Il sindaco Dell’Orletta firma l’ordinanza con le regole da seguire dopo la scoperta di zanzare infette. Nessun allarme sanitario, ma cautele durante gli eventi all’aperto con l’obbligo di disinfestazione
PINETO
Il sindaco di Pineto Alberto Dell’Orletta ha firmato nel tardo pomeriggio di venerdì scorso un’ordinanza straordinaria volta alla sorveglianza e al contrasto del West Nile Virus. Il provvedimento si è reso necessario a seguito di una nota formale inviata dalla Asl di Teramo, che ha confermato la presenza del virus all'interno di due campioni di zanzare comuni (Culex pipiens) prelevati sul territorio. Dalle autorità sanitarie e comunali arriva comunque un messaggio di chiarezza: la positività riguarda esclusivamente i vettori analizzati e al momento non si registra alcun caso di infezione umana in quella zona.
La situazione richiede tuttavia la massima attenzione da parte di tutta la comunità. Le nuove prescrizioni coinvolgono l'intera cittadinanza, dai singoli proprietari di immobili agli amministratori di condominio, fino ai titolari di attività commerciali, industriali, artigianali e ai responsabili dei cantieri. Tra le disposizioni principali figura l'obbligo di applicare regolarmente prodotti larvicidi all'interno di caditoie, tombini e pozzetti privati. Tassativamente vietato ogni tipo di ristagno d’acqua in giardini, cortili, orti e balconi: secchi, annaffiatoi, bidoni e vasche dovranno essere svuotati con frequenza e coperti ermeticamente. I cittadini dovranno inoltre curare la pulizia di spazi verdi e grondaie, evitando l’accumulo di erbacce e ostruzioni. Regole precise anche per i sottovasi e per i contenitori di fiori, che dovranno essere periodicamente trattati. Nelle aree ritenute a maggior rischio, i residenti saranno tenuti a garantire l’accesso agli operatori incaricati dei controlli. Regole rigide sono state previste anche per gli eventi pubblici all’aperto.
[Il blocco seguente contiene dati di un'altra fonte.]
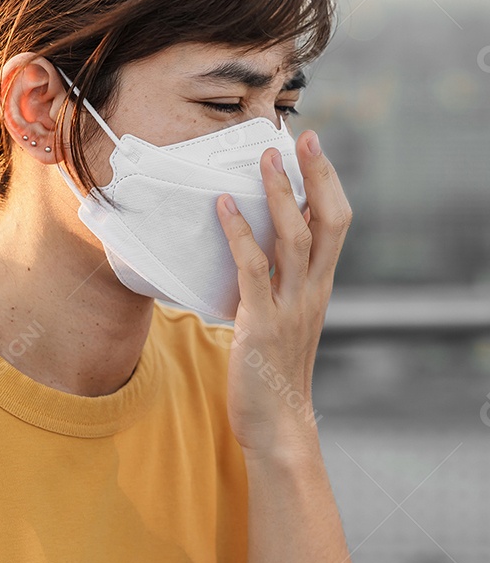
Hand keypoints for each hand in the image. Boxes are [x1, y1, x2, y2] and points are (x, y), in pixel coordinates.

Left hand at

Gli organizzatori delle manifestazioni serali dovranno eseguire disinfestazioni adulticide straordinarie prima dell'inizio delle attività, affiancandosi ai trattamenti larvicidi già calendarizzati dal Comune. Ai cittadini si raccomanda l’uso di repellenti, abiti chiari a maniche e pantaloni lunghi, zanzariere e diffusori negli ambienti chiusi. Per chi non rispetta l’ordinanza sono previste sanzioni pecuniarie da 25 a 500 euro. Nei casi più gravi, che dovessero generare un concreto pericolo per la salute pubblica, scatterà la denuncia all'autorità giudiziaria ai sensi dell'articolo 650 del Codice penale. L’allerta per le zanzare vettori di West Nile virus ha riguardato diverse zone del territorio con un solo caso di contagio umano finora registrato.